Consider an overly naive check for eval
in some file:
const eval_pattern = /\beval\b/g
// file contains: 'not_eval_at_all()'
for await (const chunk of file) {
eval_pattern.exec(chunk)
}
This actually has a bug and a few problems.
- False positives; It may actually say that the file has eval if I/O streams the chunks as:
"not_"
, "eval"
, "_at_all()"
. Fixing this means buffering the input. - Buffering the input means starting over at the start of the buffer every time even though
"not_"
would never need to be searched again. - Buffering the input means bloating memory.
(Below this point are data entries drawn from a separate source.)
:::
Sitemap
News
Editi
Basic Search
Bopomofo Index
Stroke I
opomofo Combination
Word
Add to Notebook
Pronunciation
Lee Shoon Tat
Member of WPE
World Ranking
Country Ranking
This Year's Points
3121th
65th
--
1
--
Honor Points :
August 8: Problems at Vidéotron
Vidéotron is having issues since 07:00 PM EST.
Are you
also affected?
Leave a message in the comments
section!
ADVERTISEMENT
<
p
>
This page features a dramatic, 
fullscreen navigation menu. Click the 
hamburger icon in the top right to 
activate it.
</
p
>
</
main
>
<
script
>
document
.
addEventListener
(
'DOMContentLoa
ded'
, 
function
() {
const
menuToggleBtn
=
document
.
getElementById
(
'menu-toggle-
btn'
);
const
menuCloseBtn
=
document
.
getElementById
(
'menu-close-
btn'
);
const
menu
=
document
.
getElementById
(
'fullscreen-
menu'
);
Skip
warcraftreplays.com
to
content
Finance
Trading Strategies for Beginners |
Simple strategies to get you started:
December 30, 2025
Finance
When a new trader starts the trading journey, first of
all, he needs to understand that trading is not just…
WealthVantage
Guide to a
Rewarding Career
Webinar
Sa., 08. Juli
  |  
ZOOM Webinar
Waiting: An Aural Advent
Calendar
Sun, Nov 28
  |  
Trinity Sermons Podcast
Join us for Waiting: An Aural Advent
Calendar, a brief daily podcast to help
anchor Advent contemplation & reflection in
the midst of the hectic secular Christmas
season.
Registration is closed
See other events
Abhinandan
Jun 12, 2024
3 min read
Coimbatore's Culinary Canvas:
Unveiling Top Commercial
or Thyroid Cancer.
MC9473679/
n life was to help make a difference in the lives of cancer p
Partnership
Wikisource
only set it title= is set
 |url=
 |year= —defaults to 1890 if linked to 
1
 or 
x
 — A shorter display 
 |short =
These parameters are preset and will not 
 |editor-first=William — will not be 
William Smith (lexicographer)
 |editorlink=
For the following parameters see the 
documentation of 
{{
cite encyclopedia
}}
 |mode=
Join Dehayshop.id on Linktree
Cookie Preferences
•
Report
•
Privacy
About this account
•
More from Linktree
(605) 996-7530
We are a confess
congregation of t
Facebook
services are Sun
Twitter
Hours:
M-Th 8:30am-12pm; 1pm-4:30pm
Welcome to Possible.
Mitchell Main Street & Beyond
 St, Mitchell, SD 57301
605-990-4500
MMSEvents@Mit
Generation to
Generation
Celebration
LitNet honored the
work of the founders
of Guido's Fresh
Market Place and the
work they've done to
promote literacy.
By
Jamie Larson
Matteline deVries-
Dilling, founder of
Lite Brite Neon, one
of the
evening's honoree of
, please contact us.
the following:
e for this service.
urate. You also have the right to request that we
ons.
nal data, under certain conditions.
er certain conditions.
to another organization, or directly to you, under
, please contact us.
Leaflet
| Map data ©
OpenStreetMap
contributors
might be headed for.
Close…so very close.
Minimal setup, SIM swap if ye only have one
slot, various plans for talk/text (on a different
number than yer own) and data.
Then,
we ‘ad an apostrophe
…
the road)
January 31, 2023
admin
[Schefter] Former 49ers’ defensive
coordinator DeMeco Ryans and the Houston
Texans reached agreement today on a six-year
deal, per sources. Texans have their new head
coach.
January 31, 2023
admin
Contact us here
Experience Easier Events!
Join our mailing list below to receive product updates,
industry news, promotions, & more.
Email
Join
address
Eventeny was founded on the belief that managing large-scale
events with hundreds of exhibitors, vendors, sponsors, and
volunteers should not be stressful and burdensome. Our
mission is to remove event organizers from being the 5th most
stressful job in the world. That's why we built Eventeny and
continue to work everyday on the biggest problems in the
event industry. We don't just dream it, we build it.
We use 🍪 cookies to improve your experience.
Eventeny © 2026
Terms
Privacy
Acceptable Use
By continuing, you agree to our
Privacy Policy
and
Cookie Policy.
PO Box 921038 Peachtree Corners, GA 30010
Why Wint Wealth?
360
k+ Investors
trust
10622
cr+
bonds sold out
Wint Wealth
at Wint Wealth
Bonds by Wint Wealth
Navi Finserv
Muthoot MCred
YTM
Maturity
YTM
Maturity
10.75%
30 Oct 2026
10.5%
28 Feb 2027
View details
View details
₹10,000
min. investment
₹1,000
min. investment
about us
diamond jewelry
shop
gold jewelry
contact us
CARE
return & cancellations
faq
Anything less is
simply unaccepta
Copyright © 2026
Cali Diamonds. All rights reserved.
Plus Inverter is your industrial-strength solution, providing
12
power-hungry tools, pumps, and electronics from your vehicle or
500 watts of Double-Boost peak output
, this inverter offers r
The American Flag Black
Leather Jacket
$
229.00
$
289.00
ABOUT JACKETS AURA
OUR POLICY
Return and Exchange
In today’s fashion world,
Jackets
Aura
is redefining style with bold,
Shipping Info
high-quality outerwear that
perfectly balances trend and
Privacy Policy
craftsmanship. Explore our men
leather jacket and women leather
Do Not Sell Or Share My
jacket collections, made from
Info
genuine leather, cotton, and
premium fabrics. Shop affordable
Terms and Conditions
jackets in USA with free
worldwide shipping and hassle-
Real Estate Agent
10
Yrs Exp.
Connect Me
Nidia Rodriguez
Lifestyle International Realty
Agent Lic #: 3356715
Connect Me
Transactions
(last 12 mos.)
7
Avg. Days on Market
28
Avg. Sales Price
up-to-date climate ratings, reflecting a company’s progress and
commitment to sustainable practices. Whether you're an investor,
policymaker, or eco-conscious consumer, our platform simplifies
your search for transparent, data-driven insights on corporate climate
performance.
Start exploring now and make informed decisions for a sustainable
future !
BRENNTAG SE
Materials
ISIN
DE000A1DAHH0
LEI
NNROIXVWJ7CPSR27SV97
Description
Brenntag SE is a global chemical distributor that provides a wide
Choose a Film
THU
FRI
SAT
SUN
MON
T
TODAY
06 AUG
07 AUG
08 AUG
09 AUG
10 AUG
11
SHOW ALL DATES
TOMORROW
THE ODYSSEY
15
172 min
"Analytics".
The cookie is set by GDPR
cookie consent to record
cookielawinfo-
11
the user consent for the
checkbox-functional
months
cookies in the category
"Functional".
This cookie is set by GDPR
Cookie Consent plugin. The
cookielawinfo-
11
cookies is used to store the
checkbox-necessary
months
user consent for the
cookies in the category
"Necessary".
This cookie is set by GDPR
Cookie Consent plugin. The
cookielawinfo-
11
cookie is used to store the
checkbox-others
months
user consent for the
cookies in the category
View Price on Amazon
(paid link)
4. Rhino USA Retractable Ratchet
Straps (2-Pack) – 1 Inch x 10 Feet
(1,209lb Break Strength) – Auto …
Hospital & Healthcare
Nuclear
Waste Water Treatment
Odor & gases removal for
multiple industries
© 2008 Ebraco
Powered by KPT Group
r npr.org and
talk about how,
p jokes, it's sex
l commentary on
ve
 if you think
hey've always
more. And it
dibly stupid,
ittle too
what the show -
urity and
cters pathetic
We have seen some very impressively large files out there in the OSS ecosystem.
- Buffering the input means extra bookkeeping, string concatenation and manually manipulating
eval_pattern.lastIndex
in particular. - Even if we find a match, some kinds of patterns like
\b
may change depending on what occurs after the match like /a\b/.test('a')
compared to /a\b/.test('ab')
. So if the match is at the end of a chunk, you have to keep buffering after it still; code has gotta keep buffering and may falsely report a full match at a chunk boundary.
Additionally, it is possible to have other kinds of bugs like false negatives given different kinds of patterns if using code similar to above:
const safe_str = ''
for (const chunk of ['BAD_', 'WORD']) {
safe_str += chunk.replaceAll(/BAD_WORD/g, '')
}
// safe_str includes BAD_WORD, oops!
That is why we are proposing a feature to TC39 and looking for a champion to make a solution to give incremental progress to RegExp matching. You can look at our proposal and see that it actually has a variety of scenarios to account for. In particular: lookbehind, lookahead, and aggregation of quantifiers are important.
Our hope is with the goals listed in the proposal to allow for less wasted idle time on I/O, less duplicated scanning of strings, and reducing memory pressure. If done right, it might even be possible to persist progress even if the JS VM is spun down! This is a very exciting thing that may greatly improve text processing in JS.